Paradox of wave energy

Question

Imagine that a wave with energy $E$ is given. as we know $E$ is relevant to the $A^2$($A$ is amplitude) now consider another wave (as same as the first one) and these two wave having a constructive interference(it's global we don't have destructive interference anywhere else) now we have a new wave with $ A' = 2A $ now if we apply our energy equation we might conclude that the energy should $4E$but energy conservation will fail because we expect that the total energy should be $2E$.why??

Answer 1

Assume for simplicity a cavity of length $L$ in which two waves propagate in opposite directions

$$y_{+}(x, t) = Ae^{i(kx - \omega t)} \tag{i}$$

and

$$y\_(x, t) = Ae^{i(-kx - \omega t)}, \tag{ii}$$

with $k = \pi/L$, i.e. the fundamental mode of vibration. It's obvious that the sum of the intensities of the two waves is $2|A|^2$.

Now let's find their superposition

$$y(x) = y_{+}(x, t) + e^{2i\phi} y\_(x, t) = 2A e^{i\phi} cos \left(\frac {\pi x}{L} - \phi \right) e^{-i\omega t}. \tag{iii}$$

It's clear that the condition $y(0) = y(L) = 0$ imposes $\phi = \pi /2$. In this case we have constructive superposition. Now, let's calculate the average intensity over the chord.

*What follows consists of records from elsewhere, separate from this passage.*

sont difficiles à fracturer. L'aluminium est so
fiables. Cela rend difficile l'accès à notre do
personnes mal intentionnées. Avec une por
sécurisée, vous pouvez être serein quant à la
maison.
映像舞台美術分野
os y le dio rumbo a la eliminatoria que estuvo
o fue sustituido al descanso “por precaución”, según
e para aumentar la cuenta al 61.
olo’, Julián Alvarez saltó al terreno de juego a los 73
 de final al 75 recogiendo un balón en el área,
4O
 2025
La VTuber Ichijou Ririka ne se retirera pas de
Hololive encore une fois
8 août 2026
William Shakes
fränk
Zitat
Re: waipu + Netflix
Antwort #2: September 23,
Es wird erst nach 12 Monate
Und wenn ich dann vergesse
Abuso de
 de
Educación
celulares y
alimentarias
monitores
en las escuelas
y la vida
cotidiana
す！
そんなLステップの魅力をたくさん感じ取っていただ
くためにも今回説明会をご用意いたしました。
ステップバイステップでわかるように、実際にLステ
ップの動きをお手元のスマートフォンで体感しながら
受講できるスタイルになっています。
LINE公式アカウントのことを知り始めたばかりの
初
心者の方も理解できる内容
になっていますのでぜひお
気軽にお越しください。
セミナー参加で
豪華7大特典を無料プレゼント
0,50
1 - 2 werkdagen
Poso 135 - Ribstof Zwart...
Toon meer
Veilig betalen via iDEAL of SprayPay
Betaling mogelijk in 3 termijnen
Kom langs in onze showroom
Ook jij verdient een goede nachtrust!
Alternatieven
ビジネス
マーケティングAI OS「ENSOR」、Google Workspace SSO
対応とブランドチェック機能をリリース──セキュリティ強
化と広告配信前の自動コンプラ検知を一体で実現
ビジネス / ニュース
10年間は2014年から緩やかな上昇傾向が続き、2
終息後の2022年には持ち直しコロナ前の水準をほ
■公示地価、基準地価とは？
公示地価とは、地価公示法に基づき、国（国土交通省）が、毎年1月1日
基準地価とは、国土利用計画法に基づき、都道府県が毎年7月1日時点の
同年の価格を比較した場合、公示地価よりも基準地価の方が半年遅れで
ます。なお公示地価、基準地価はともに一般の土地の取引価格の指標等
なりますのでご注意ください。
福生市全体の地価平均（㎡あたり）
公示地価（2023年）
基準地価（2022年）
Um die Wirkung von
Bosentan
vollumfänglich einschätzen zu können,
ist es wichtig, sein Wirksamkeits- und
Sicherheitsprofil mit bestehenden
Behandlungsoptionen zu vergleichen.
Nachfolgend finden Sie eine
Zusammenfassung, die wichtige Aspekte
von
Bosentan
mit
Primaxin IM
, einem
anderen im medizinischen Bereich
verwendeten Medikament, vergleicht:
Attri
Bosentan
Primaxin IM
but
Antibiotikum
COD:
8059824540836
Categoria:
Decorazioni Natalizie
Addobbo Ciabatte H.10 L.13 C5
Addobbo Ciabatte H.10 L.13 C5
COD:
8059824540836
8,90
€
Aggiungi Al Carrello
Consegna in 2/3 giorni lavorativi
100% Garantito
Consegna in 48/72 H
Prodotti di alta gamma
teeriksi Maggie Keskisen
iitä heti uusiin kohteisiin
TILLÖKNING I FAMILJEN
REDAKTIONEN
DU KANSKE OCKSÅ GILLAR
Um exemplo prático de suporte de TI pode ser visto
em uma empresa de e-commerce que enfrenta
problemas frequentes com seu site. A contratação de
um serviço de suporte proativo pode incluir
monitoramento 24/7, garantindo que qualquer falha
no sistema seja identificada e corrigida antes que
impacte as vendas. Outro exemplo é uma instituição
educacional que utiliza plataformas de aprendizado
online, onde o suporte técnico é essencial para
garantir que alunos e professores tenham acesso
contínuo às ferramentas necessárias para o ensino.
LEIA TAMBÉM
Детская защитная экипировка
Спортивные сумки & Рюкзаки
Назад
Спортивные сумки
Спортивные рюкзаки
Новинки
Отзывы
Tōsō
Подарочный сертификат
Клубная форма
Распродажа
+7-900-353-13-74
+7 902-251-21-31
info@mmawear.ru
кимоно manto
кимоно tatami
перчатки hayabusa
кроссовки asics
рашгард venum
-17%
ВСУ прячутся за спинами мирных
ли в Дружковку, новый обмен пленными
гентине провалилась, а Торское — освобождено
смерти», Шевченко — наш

$$\langle I \rangle = \frac {1}{L} 4|A|^2\int_0^L sin^2 \left( \frac {\pi x}{L} \right) dx = \frac {4|A|^2}{2L}\int_0^L \left[1 - cos\left(\frac {2\pi x}{L} \right) \right] dx = 2|A|^2. \tag{iv}$$

So, is there any problem?

Answer 2

Let me restate the observation a little: Energy in waves are proportional to the square of the amplitude so when say three idential waves are added together the result has $3^2$ the energy instead of the expected triple of the energy.

The method that we use to describe waves is for our convenience, not nature's. Being human, we like linear things so we use the amplitude. For example, with a lot of waves the wave equation is linear so we can take two solutions and add them together to get another solution. This is very convenient for calculations so our tendency is to use the amplitude to describe waves.

However, using the amplitude to describe waves is NOT so convenient for describing energy as energy is proportional to the SQUARE of the amplitude, hence the paradox.

So what happens is that if you already have a particular wave, it's not as easy as it looks to add a second identical wave. That is, the second wave requires more energy than the first. In fact, when you take three waves and add then one by one the energy required is going to be proportional to:

1st wave: $A^2$

2nd wave: $(4-1)A^2 = 3A^2$

3rd wave: $(9-4) = 5A^2$

From a physical point of view, why is it that the later waves require more energy?

The reason is that the later added waves start in places where it is more difficult to go further. They have to go higher on top of the old highs and lower below the old lows.

Let's suppose you were digging a hole. Assuming dirt doesn't require breaking but just needs to be lifted, how should you charge for energy? Should you charge proportional to the depth (amplitude)? Or to the square of the depth (amplitude squared or energy)?

It's easy to see that the deeper the hole, the more the AVERAGE gravitational energy that is needed to pull some of the dirt up to the top. And with a little calculus you will quickly discover that the gravitational energy in digging a hole is proportional to the square of the depth. If you want to make this into a wave problem, let the "hole" be the amplitude of the height in a plowed field. As the amplitude of the plowing triples, the energy requirement goes up nine times.

The same calculation applies to sound waves. Here, the depth of the hole becomes the amplitude of the pressure.